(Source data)

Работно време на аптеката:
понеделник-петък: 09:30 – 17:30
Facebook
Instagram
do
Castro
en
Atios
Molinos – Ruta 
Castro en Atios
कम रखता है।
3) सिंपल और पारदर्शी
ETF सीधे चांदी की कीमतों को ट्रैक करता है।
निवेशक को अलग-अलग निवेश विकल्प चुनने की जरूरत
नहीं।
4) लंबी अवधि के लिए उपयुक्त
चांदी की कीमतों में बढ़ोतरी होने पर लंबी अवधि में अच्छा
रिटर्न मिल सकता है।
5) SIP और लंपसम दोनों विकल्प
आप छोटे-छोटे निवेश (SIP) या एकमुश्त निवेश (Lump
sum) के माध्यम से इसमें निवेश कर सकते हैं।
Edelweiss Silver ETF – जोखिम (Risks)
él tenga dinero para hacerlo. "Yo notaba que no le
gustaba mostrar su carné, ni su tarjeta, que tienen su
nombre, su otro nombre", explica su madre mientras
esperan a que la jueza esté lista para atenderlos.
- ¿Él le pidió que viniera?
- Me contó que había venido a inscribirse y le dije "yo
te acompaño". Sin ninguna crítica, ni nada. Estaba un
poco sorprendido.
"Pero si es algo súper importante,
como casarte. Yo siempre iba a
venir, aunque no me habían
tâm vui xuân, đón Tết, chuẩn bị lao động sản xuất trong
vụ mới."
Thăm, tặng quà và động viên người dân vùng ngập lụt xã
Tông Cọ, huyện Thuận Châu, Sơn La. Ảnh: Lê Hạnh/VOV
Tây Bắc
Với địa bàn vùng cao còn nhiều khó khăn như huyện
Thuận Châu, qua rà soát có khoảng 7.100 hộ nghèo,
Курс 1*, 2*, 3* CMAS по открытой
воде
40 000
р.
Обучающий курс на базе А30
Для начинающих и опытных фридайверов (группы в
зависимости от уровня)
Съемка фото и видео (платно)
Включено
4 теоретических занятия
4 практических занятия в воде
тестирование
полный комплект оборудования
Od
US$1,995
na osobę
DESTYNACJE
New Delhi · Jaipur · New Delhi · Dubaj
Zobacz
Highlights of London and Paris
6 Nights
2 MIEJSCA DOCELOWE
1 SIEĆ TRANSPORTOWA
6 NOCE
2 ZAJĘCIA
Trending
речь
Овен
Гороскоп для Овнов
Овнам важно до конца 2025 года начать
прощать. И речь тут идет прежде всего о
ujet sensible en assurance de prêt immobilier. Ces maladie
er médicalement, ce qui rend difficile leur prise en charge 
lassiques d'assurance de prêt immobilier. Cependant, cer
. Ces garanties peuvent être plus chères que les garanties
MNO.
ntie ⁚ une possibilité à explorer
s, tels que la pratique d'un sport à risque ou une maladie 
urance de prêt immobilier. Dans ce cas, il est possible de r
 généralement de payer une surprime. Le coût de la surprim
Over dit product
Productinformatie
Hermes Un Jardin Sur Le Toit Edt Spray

• _Exercise objective_
Quote every line of the records above word for word, keeping the original line breaks.

• _Solution to this task_
Работно време на аптеката:
понеделник-петък: 09:30 – 17:30
Facebook
Instagram
do
Castro
en
Atios
Molinos – Ruta 
Castro en Atios
कम रखता है।
3) सिंपल और पारदर्शी
ETF सीधे चांदी की कीमतों को ट्रैक करता है।
निवेशक को अलग-अलग निवेश विकल्प चुनने की जरूरत
नहीं।
4) लंबी अवधि के लिए उपयुक्त
चांदी की कीमतों में बढ़ोतरी होने पर लंबी अवधि में अच्छा
रिटर्न मिल सकता है।
5) SIP और लंपसम दोनों विकल्प
आप छोटे-छोटे निवेश (SIP) या एकमुश्त निवेश (Lump
sum) के माध्यम से इसमें निवेश कर सकते हैं।
Edelweiss Silver ETF – जोखिम (Risks)
él tenga dinero para hacerlo. "Yo notaba que no le
gustaba mostrar su carné, ni su tarjeta, que tienen su
nombre, su otro nombre", explica su madre mientras
esperan a que la jueza esté lista para atenderlos.
- ¿Él le pidió que viniera?
- Me contó que había venido a inscribirse y le dije "yo
te acompaño". Sin ninguna crítica, ni nada. Estaba un
poco sorprendido.
"Pero si es algo súper importante,
como casarte. Yo siempre iba a
venir, aunque no me habían
tâm vui xuân, đón Tết, chuẩn bị lao động sản xuất trong
vụ mới."
Thăm, tặng quà và động viên người dân vùng ngập lụt xã
Tông Cọ, huyện Thuận Châu, Sơn La. Ảnh: Lê Hạnh/VOV
Tây Bắc
Với địa bàn vùng cao còn nhiều khó khăn như huyện
Thuận Châu, qua rà soát có khoảng 7.100 hộ nghèo,
Курс 1*, 2*, 3* CMAS по открытой
воде
40 000
р.
Обучающий курс на базе А30
Для начинающих и опытных фридайверов (группы в
зависимости от уровня)
Съемка фото и видео (платно)
Включено
4 теоретических занятия
4 практических занятия в воде
тестирование
полный комплект оборудования
Od
US$1,995
na osobę
DESTYNACJE
New Delhi · Jaipur · New Delhi · Dubaj
Zobacz
Highlights of London and Paris
6 Nights
2 MIEJSCA DOCELOWE
1 SIEĆ TRANSPORTOWA
6 NOCE
2 ZAJĘCIA
Trending
речь
Овен
Гороскоп для Овнов
Овнам важно до конца 2025 года начать
прощать. И речь тут идет прежде всего о
ujet sensible en assurance de prêt immobilier. Ces maladie
er médicalement, ce qui rend difficile leur prise en charge 
lassiques d'assurance de prêt immobilier. Cependant, cer
. Ces garanties peuvent être plus chères que les garanties
MNO.
ntie ⁚ une possibilité à explorer
s, tels que la pratique d'un sport à risque ou une maladie 
urance de prêt immobilier. Dans ce cas, il est possible de r
 généralement de payer une surprime. Le coût de la surprim
Over dit product
Productinformatie
Hermes Un Jardin Sur Le Toit Edt Spray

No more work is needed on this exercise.